The northern summer isn't the worst time for a trip to the Caribbean, and I recently had the opportunity to take a rare kind of working holiday: a few days spent with Sir Richard Branson, the founder of Virgin, and a small posse of other international tech entrepreneurs on Branson's private Necker Island.
Located in the heart of the British Virgin Islands, and right next to an island owned by Google co-founder Larry Page, the 74-acre Necker Island has become known as a place for creativity, inspiration and relaxation. Sir Richard spoke about the ideas formed and deals during conversations at the bar in the newly rebuilt great house. (The original burnt down in a fire while Sir Richard's mother, actress Kate Winslet and others were staying there).
There are some brilliant minds out there, and though my fellow guests aren't household names like our host they are every bit as intelligent, free-thinking and adventurous, and I'd be surprised if many of them don't become just as accomplished in their own field as our host is in his.
My fellow visitors included a woman who appeared on Secret Millionaire and is now a dragon on Dragons' Den Ireland, along with several well-regarded North American technology entrepreneurs and UK digital agency owners.
What resonated with me:
Risk may be overrated.

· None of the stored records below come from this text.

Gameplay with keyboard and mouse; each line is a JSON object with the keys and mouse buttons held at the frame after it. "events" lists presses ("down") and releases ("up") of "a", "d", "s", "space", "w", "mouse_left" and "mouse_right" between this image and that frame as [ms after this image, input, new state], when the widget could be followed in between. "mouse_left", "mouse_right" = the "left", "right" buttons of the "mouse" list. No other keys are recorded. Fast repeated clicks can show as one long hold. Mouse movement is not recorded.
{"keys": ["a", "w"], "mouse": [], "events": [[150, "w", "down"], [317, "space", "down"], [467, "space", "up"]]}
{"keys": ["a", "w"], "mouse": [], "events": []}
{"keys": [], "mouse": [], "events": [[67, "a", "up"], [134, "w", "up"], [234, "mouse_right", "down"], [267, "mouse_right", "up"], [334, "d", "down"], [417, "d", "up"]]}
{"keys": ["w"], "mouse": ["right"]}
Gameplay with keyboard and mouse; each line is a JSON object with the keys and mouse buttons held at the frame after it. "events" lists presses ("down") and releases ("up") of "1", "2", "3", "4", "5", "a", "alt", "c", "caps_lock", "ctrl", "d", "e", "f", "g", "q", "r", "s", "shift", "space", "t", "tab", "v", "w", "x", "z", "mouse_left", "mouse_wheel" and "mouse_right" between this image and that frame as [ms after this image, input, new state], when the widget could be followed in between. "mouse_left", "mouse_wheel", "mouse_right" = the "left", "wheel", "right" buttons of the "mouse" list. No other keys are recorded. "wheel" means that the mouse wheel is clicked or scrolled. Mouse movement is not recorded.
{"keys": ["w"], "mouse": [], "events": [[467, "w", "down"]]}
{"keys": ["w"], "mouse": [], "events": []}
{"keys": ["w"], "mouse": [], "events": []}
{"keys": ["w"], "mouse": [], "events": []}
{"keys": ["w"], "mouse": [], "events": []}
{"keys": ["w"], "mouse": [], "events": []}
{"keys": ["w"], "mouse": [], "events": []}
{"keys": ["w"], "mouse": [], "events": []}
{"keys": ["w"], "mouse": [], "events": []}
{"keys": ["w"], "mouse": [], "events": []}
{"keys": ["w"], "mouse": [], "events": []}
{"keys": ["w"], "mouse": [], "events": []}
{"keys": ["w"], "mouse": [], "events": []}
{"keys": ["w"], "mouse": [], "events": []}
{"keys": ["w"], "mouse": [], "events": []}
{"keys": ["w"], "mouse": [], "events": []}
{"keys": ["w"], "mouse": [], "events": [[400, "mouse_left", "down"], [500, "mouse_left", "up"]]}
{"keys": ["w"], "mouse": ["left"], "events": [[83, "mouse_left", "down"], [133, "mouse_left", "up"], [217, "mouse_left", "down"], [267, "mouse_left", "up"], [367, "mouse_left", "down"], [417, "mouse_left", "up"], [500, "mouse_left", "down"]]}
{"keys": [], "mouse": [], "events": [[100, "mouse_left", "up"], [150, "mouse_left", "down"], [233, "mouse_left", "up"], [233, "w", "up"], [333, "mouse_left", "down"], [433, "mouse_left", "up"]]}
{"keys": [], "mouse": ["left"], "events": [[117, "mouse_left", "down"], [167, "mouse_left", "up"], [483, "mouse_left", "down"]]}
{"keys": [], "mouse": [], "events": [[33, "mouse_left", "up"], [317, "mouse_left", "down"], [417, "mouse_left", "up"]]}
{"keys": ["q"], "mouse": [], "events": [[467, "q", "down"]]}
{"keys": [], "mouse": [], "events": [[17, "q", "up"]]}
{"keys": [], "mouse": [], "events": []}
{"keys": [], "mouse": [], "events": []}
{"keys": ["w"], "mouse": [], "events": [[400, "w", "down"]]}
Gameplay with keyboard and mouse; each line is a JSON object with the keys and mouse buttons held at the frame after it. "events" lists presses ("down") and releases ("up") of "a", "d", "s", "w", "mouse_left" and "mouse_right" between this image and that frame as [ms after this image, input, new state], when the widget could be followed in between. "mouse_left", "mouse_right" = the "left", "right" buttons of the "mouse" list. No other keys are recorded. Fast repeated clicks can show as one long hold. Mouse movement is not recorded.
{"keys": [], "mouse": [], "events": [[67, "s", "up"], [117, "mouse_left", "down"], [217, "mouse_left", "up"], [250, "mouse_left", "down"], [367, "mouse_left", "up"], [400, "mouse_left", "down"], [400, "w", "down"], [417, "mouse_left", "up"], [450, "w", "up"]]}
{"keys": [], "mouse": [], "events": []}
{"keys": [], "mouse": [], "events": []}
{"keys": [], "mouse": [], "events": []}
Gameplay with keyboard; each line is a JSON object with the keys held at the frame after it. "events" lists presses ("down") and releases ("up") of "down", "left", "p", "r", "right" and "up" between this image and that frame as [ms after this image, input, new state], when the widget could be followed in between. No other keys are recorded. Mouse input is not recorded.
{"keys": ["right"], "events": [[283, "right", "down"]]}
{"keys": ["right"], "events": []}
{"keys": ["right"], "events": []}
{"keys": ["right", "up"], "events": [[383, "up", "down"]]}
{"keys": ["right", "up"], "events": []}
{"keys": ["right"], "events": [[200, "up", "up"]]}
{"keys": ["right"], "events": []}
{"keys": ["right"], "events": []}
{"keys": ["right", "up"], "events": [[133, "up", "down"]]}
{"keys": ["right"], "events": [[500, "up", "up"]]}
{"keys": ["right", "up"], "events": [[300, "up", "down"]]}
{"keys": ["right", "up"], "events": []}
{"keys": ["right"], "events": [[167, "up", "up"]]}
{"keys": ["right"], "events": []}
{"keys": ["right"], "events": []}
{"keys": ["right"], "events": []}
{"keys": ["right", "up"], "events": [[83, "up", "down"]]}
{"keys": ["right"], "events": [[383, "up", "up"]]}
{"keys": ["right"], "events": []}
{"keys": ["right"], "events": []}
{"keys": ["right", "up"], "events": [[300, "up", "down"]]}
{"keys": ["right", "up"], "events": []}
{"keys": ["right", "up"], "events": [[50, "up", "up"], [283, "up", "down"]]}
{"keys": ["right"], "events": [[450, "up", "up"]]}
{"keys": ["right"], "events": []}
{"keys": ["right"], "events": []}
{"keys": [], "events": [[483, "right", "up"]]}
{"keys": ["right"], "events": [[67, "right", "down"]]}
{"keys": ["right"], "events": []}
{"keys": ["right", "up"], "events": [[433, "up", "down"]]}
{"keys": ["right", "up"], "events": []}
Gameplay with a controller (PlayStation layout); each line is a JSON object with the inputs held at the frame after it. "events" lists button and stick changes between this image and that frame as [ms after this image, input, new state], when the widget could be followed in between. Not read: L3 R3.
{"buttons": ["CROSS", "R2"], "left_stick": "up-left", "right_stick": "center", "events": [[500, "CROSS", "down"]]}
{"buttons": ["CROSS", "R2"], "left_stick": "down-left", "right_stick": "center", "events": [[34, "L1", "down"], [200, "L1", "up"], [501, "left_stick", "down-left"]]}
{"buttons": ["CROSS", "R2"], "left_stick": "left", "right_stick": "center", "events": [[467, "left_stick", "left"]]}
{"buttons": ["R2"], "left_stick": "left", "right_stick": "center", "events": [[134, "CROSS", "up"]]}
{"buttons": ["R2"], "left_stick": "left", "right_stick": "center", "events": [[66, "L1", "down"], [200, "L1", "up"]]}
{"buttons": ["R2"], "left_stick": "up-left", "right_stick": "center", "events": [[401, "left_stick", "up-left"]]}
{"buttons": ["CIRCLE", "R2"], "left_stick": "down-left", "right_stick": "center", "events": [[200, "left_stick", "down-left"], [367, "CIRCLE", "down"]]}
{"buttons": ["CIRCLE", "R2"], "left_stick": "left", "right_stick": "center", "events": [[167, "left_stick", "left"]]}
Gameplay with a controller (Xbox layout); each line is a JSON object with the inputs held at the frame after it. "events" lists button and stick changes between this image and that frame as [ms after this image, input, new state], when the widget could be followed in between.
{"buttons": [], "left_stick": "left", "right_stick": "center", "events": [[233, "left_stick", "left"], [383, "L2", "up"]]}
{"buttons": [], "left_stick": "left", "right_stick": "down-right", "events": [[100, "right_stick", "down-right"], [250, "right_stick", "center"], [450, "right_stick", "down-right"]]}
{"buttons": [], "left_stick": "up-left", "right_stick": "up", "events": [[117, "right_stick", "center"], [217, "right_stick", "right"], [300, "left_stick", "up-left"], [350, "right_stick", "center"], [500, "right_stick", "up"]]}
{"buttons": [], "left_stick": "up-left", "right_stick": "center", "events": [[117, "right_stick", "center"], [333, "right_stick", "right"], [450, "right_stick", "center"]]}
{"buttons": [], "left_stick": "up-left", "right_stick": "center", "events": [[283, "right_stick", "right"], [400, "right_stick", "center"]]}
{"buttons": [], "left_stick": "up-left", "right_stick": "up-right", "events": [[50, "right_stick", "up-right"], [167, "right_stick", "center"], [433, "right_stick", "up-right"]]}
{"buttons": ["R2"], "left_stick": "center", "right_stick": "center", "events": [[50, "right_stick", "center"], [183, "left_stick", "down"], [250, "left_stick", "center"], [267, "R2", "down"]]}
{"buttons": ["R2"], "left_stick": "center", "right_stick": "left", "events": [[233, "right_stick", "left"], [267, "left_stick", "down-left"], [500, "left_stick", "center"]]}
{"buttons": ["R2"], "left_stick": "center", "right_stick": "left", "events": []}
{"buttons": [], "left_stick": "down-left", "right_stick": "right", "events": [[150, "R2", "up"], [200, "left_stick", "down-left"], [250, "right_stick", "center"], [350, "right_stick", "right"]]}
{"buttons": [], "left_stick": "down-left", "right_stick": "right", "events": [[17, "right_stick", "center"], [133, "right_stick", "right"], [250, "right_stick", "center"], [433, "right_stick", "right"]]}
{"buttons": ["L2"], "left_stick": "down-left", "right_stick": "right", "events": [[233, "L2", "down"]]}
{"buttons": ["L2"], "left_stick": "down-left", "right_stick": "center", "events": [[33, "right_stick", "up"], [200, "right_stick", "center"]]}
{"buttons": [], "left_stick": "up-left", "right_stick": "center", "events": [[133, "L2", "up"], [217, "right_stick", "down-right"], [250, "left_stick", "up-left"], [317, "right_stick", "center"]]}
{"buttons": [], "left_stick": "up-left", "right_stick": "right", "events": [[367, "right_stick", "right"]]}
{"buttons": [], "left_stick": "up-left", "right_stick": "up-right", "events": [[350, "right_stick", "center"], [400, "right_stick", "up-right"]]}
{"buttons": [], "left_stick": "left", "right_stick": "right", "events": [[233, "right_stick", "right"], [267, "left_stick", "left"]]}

Sir Richard was asked whether he would do all the same again, if he could have a do-over. His answer was that he might not take as many big risks - a surprising remark from one of the most noted business founders of our era.
Company culture is supremely important. Sir Richard and the other entrepreneurs were in full agreement about this. Several of the guests own tech companies in Silicon Valley and have to directly compete for staff with the likes of Google, Facebook and Twitter. To win the best people they have to offer something different. One very successful Texan entrepreneur whose business competes with Oracle and SAP has adopted a Mexican-style 'familia' culture in which they treat their clients like family; it is company policy to give clients a hug. They also have a nightclub and a gym for staff.
Being generous pays off in spades. A couple of the American entrepreneurs give their staff as much holiday time as they want (not the norm in the US, where millions of workers are given no annual leave at all). The employees have targets and KPIs but this policy means all staff are invested in the business doing well (and therefore giving bonuses and other rewards) and in fact take less leave than they might otherwise.
Physical fitness is important. Sir Richard plays tennis all the time, kite surfs and more. A lot of the entrepreneurs cited keeping healthy as playing a huge part in their success.
Space is still the new frontier. Sir Richard is likely to go up in Virgin Galactic this year. In the future, he told us, it will be possible to fly Virgin Galactic from New Zealand to Necker Island in about an hour (my time in the air was 45 hours 24 minutes and total one-way travel time with stops was 34 hours). The cost will be around four times that of a current first-class ticket.
Public speaking can be hard for anyone. I asked Sir Richard if he is comfortable speaking in front of crowds, and he said no, he much prefers Q&As. When he does have to address large audiences he manages his discomfort by imagining he is in his living room talking to his friends.
Maintain a work/life balance no matter what. Our time on Necker was all about relaxing and having a go. We sailed, had tennis and yoga lessons, zip-lined . . . all on the island.
The main resolutions emerging from my visit:
• We're on the right track with our focus on culture, so we'll continue to foster this and only hire the best. In the long run that will be a big contributor to potential success.
• Value and treat your staff with the utmost respect; they choose to work for you.
• It's important for business owners to have a working holiday. It's all too easy to be bogged down in the day-to-day operation of the business, and this experience enabled me to take a step back and look at the business from the outside. It helped that I was surrounded by people willing to share their highs, lows and lessons.
• You don't need to go to the Caribbean to be able to examine the business from a fresh perspective. Simply take time out away from email and all distraction to think about things. As a result of the trip I am making some fundamental changes in my business that deep down I knew were necessary - the trip helped me to acknowledge them directly.
Richard Conway is the founder of PureSEO a search engine optimisation, AdWords and social media marketing services company.